* [Work item]:
The records that follow are to be repeated without alteration.

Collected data
•••

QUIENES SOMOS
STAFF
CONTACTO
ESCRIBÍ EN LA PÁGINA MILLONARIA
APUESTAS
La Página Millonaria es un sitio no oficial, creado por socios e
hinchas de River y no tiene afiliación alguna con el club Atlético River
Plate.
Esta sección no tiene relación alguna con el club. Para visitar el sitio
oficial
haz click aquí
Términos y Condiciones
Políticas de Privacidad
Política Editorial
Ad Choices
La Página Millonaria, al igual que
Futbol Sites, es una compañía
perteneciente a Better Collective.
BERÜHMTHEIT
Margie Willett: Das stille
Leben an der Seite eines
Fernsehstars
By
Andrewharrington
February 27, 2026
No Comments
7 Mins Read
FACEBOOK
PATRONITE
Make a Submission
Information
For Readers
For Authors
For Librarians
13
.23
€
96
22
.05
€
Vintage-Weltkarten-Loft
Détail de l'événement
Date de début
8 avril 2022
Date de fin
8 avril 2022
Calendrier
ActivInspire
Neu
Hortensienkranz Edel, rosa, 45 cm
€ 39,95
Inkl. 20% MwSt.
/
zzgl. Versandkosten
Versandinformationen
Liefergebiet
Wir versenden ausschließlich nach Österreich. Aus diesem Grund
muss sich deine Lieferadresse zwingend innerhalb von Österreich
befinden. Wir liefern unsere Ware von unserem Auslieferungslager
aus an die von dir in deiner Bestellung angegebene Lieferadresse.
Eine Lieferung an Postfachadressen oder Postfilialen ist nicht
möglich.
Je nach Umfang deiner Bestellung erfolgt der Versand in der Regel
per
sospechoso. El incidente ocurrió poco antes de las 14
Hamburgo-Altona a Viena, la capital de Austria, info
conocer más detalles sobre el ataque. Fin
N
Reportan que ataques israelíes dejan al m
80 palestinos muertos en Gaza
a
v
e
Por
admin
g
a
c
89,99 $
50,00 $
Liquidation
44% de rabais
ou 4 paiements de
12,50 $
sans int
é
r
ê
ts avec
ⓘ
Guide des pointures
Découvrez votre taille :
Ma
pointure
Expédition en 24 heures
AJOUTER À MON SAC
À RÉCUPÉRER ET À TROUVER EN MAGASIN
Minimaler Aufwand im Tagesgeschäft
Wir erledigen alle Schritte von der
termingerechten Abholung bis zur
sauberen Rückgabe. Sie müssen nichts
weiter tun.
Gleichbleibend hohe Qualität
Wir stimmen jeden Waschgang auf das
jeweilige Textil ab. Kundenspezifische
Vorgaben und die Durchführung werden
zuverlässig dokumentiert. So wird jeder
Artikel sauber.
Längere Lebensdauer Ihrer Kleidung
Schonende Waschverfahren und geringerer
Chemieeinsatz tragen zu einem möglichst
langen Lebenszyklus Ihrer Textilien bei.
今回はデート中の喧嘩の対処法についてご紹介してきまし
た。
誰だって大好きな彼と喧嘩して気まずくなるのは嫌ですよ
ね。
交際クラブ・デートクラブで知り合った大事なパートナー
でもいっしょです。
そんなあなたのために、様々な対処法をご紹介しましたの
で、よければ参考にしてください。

•••

* [Answer area]:
QUIENES SOMOS
STAFF
CONTACTO
ESCRIBÍ EN LA PÁGINA MILLONARIA
APUESTAS
La Página Millonaria es un sitio no oficial, creado por socios e
hinchas de River y no tiene afiliación alguna con el club Atlético River
Plate.
Esta sección no tiene relación alguna con el club. Para visitar el sitio
oficial
haz click aquí
Términos y Condiciones
Políticas de Privacidad
Política Editorial
Ad Choices
La Página Millonaria, al igual que
Futbol Sites, es una compañía
perteneciente a Better Collective.
BERÜHMTHEIT
Margie Willett: Das stille
Leben an der Seite eines
Fernsehstars
By
Andrewharrington
February 27, 2026
No Comments
7 Mins Read
FACEBOOK
PATRONITE
Make a Submission
Information
For Readers
For Authors
For Librarians
13
.23
€
96
22
.05
€
Vintage-Weltkarten-Loft
Détail de l'événement
Date de début
8 avril 2022
Date de fin
8 avril 2022
Calendrier
ActivInspire
Neu
Hortensienkranz Edel, rosa, 45 cm
€ 39,95
Inkl. 20% MwSt.
/
zzgl. Versandkosten
Versandinformationen
Liefergebiet
Wir versenden ausschließlich nach Österreich. Aus diesem Grund
muss sich deine Lieferadresse zwingend innerhalb von Österreich
befinden. Wir liefern unsere Ware von unserem Auslieferungslager
aus an die von dir in deiner Bestellung angegebene Lieferadresse.
Eine Lieferung an Postfachadressen oder Postfilialen ist nicht
möglich.
Je nach Umfang deiner Bestellung erfolgt der Versand in der Regel
per
sospechoso. El incidente ocurrió poco antes de las 14
Hamburgo-Altona a Viena, la capital de Austria, info
conocer más detalles sobre el ataque. Fin
N
Reportan que ataques israelíes dejan al m
80 palestinos muertos en Gaza
a
v
e
Por
admin
g
a
c
89,99 $
50,00 $
Liquidation
44% de rabais
ou 4 paiements de
12,50 $
sans int
é
r
ê
ts avec
ⓘ
Guide des pointures
Découvrez votre taille :
Ma
pointure
Expédition en 24 heures
AJOUTER À MON SAC
À RÉCUPÉRER ET À TROUVER EN MAGASIN
Minimaler Aufwand im Tagesgeschäft
Wir erledigen alle Schritte von der
termingerechten Abholung bis zur
sauberen Rückgabe. Sie müssen nichts
weiter tun.
Gleichbleibend hohe Qualität
Wir stimmen jeden Waschgang auf das
jeweilige Textil ab. Kundenspezifische
Vorgaben und die Durchführung werden
zuverlässig dokumentiert. So wird jeder
Artikel sauber.
Längere Lebensdauer Ihrer Kleidung
Schonende Waschverfahren und geringerer
Chemieeinsatz tragen zu einem möglichst
langen Lebenszyklus Ihrer Textilien bei.
今回はデート中の喧嘩の対処法についてご紹介してきまし
た。
誰だって大好きな彼と喧嘩して気まずくなるのは嫌ですよ
ね。
交際クラブ・デートクラブで知り合った大事なパートナー
でもいっしょです。
そんなあなたのために、様々な対処法をご紹介しましたの
で、よければ参考にしてください。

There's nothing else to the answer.